URIs use some characters for special purposes in defining their syntax, these are called reserved characters. For example, - ; / ? : & = . When these characters are not used in their special role inside a URI, they need to be encoded.
The following lists the reserved characters for different URI
components as defined in TEscapeMode
:
|
Some characters present the possibility of being misunderstood within URIs for various reasons. These are called unsafe characters and must always be encoded. For example, '#' character is used in URIs to indicate where a fragment identifier (bookmarks/anchors in HTML) begins.
Data characters that are allowed in a URI but do not have a reserved purpose are called "unreserved" characters. These include upper and lower case letters, decimal digits, a limited set of punctuation marks and symbols, ASCII control characters which are not printable. For example, the ISO-8859-1 (ISO-Latin) character ranges 00-1F hex (0-31 decimal) and 7F (127 decimal).
EscapeUtils
escape encodes
and decodes unsafe data in URI. It also supports converting of Unicode data
(16-bit descriptor) into UTF8 data (8-bit descriptor) and vice-versa.
EscapeUtils
provides the following functionality.
EscapeUtils::EscapeDecodeL()
escape decodes the
data.
_LIT(KEscapeEncoded, %20%3C%3E%23%25%22%7B%7D%7C%5C%5E%60); //data to decode
HBufC16* decode = EscapeUtils::EscapeDecodeL(KEscapeEncoded); //contains <>#%\"{}|\\^`
CleanupStack::PushL(decode);
...........................
CleanupStack::PopAndDestroy(decode);
This code escape decodes the data '%20%3C%3E%23%25%22%7B%7D%7C%5C%5E%60' to '<>#%\"{}|\\^'.
The URI must be split into its components before the escaped characters within the components are safely decoded.
URI encoding of a character consists of a "%" symbol, followed by two hexadecimal digits representing the octet code. For example, Space = decimal code point 32 in the ISO-Latin set. 32 decimal = 20 in hexadecimal. The URI encoded representation will be "%20"
EscapeUtils::EscapeEncodeL()
escape encodes the
invalid and reserved characters in the data as escape triples. The reserved
characters and the set of excluded characters specified by
RFC 2396 (refer to the above
table) form the entire set of excluded data.
The code fragment checks for the invalid and reserved characters in the authority component of a URI and returns the string with these characters escape encoded. For other modes as defined in TEscapeMode, refer to the table above.

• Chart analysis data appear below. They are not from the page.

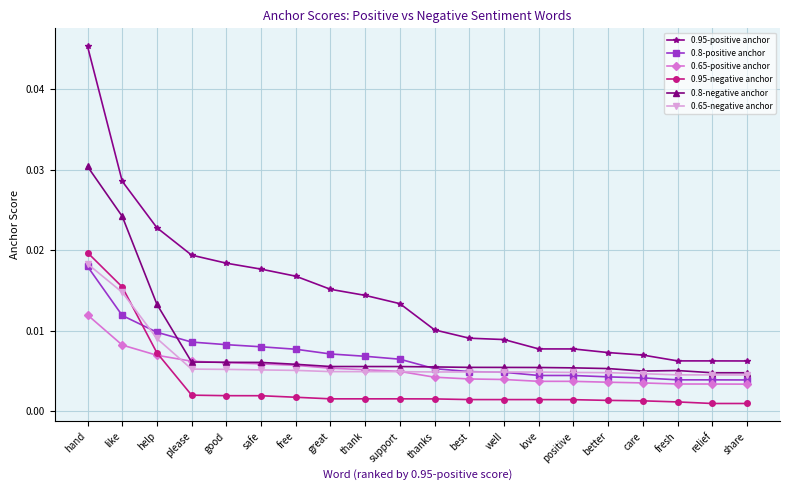

Which category has the highest value in the 0.8-negative anchor series?

hand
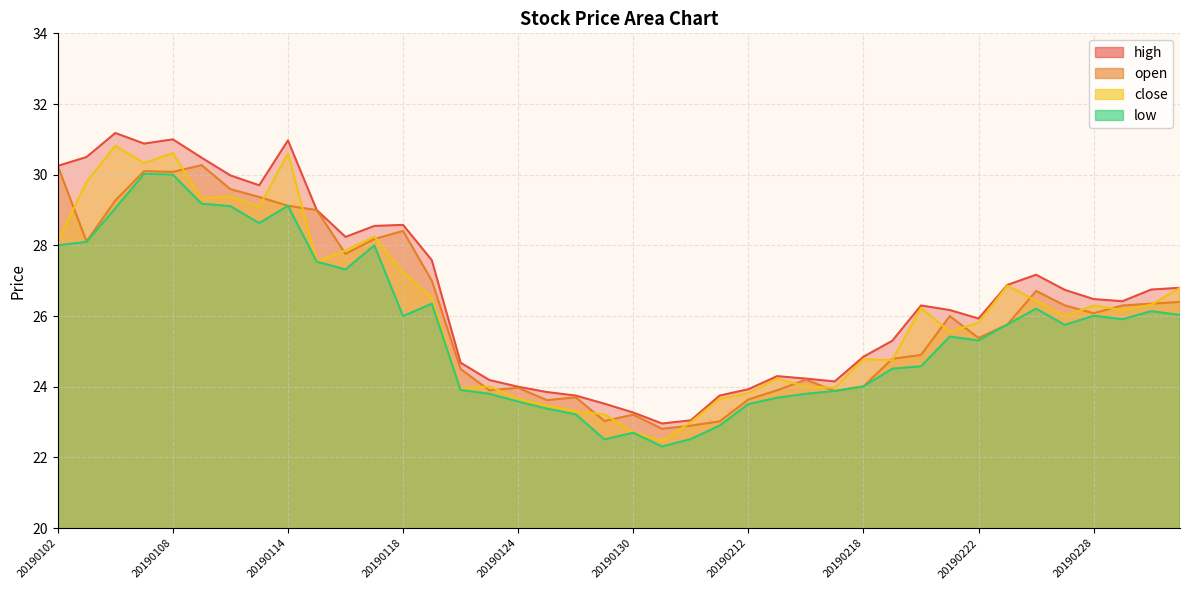

Reading left to right, transcribe all the data shown in this chart.

close: 20190102=28.1	20190103=29.8	20190104=30.8	20190107=30.3	20190108=30.6	20190109=29.3	20190110=29.4	20190111=29.1	20190114=30.6	20190115=27.5	20190116=27.9	20190117=28.2	20190118=27.2	20190121=26.5	20190122=23.9	20190123=24.0	20190124=23.7	20190125=23.5	20190128=23.3	20190129=23.2	20190130=22.7	20190131=22.5	20190201=23.0	20190211=23.7	20190212=23.8	20190213=24.2	20190214=24.0	20190215=24.0	20190218=24.8	20190219=24.8	20190220=26.2	20190221=25.6	20190222=25.8	20190225=26.9	20190226=26.4	20190227=26.0	20190228=26.3	20190301=26.2	20190304=26.3	20190305=26.8
high: 20190102=30.2	20190103=30.5	20190104=31.2	20190107=30.9	20190108=31.0	20190109=30.5	20190110=30.0	20190111=29.7	20190114=31.0	20190115=29.0	20190116=28.2	20190117=28.6	20190118=28.6	20190121=27.6	20190122=24.7	20190123=24.2	20190124=24.0	20190125=23.9	20190128=23.8	20190129=23.5	20190130=23.3	20190131=23.0	20190201=23.1	20190211=23.8	20190212=23.9	20190213=24.3	20190214=24.2	20190215=24.1	20190218=24.9	20190219=25.3	20190220=26.3	20190221=26.2	20190222=25.9	20190225=26.9	20190226=27.2	20190227=26.7	20190228=26.5	20190301=26.4	20190304=26.8	20190305=26.8
low: 20190102=28.0	20190103=28.1	20190104=29.1	20190107=30.0	20190108=30.0	20190109=29.2	20190110=29.1	20190111=28.6	20190114=29.1	20190115=27.5	20190116=27.3	20190117=28.0	20190118=26.0	20190121=26.4	20190122=23.9	20190123=23.8	20190124=23.6	20190125=23.4	20190128=23.2	20190129=22.5	20190130=22.7	20190131=22.3	20190201=22.5	20190211=22.9	20190212=23.5	20190213=23.7	20190214=23.8	20190215=23.9	20190218=24.0	20190219=24.5	20190220=24.6	20190221=25.4	20190222=25.3	20190225=25.8	20190226=26.2	20190227=25.8	20190228=26.0	20190301=25.9	20190304=26.1	20190305=26.0
open: 20190102=30.2	20190103=28.1	20190104=29.3	20190107=30.1	20190108=30.1	20190109=30.3	20190110=29.6	20190111=29.4	20190114=29.1	20190115=29.0	20190116=27.8	20190117=28.2	20190118=28.4	20190121=27.0	20190122=24.5	20190123=23.9	20190124=24.0	20190125=23.6	20190128=23.7	20190129=23.0	20190130=23.2	20190131=22.8	20190201=22.9	20190211=23.0	20190212=23.6	20190213=23.9	20190214=24.2	20190215=23.9	20190218=24.0	20190219=24.8	20190220=24.9	20190221=26.0	20190222=25.4	20190225=25.8	20190226=26.7	20190227=26.3	20190228=26.1	20190301=26.3	20190304=26.4	20190305=26.4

HBufC16* encode = EscapeUtils::EscapeEncodeL(*decode, EscapeUtils::EEscapeAuth);
CleanupStack::PushL(encode);//encode contains %20%3C%3E%23%25%22%7B%7D%7C%5C%5E%60
......//use encode here
CleanupStack::PopAndDestroy(encode);
Escape encoding is ideal during creation of URI from the components.
EscapeUtils::ConvertFromUnicodeToUtf8L()
converts the Unicode data into UTF8 format.
_LIT16(KUnicode, "Unicode string"); //data to be converted
HBufC8* utf8 = EscapeUtils::ConvertFromUnicodeToUtf8L(KUnicode);
utf8
contains the UTF8 form of the string.
EscapeUtils::ConvertToUnicodeFromUtf8L()
converts
the data from UTF8 format to Unicode.
_LIT8(KUtf8, "UTF-8 string"); // UTF8 string to be converted
HBufC16* unicode = EscapeUtils::ConvertToUnicodeFromUtf8L(KUtf8); // convert the srting to Unicode
unicode
contains the Unicode form of the string.
Call EscapeUtils::IsEscapeTriple
to check if the
input data contains an escape triple. For example, %2a. If there is a triple,
its value is calculated and returned through the output argument
HexVal
. If there is no escape triple, then this argument is left
unchanged.
_LIT(KEscapeTriple1, "%2a"); // input data containing escape triple
TInt KEscapeTriple1_value = 0x2a;
TInt HexVal;
EscapeUtils::IsEscapeTriple(KEscapeTriple1,HexVal); // escape triple value
//variable HexVal contains value 0x2a
The code above returns '42' , the value of escape triple.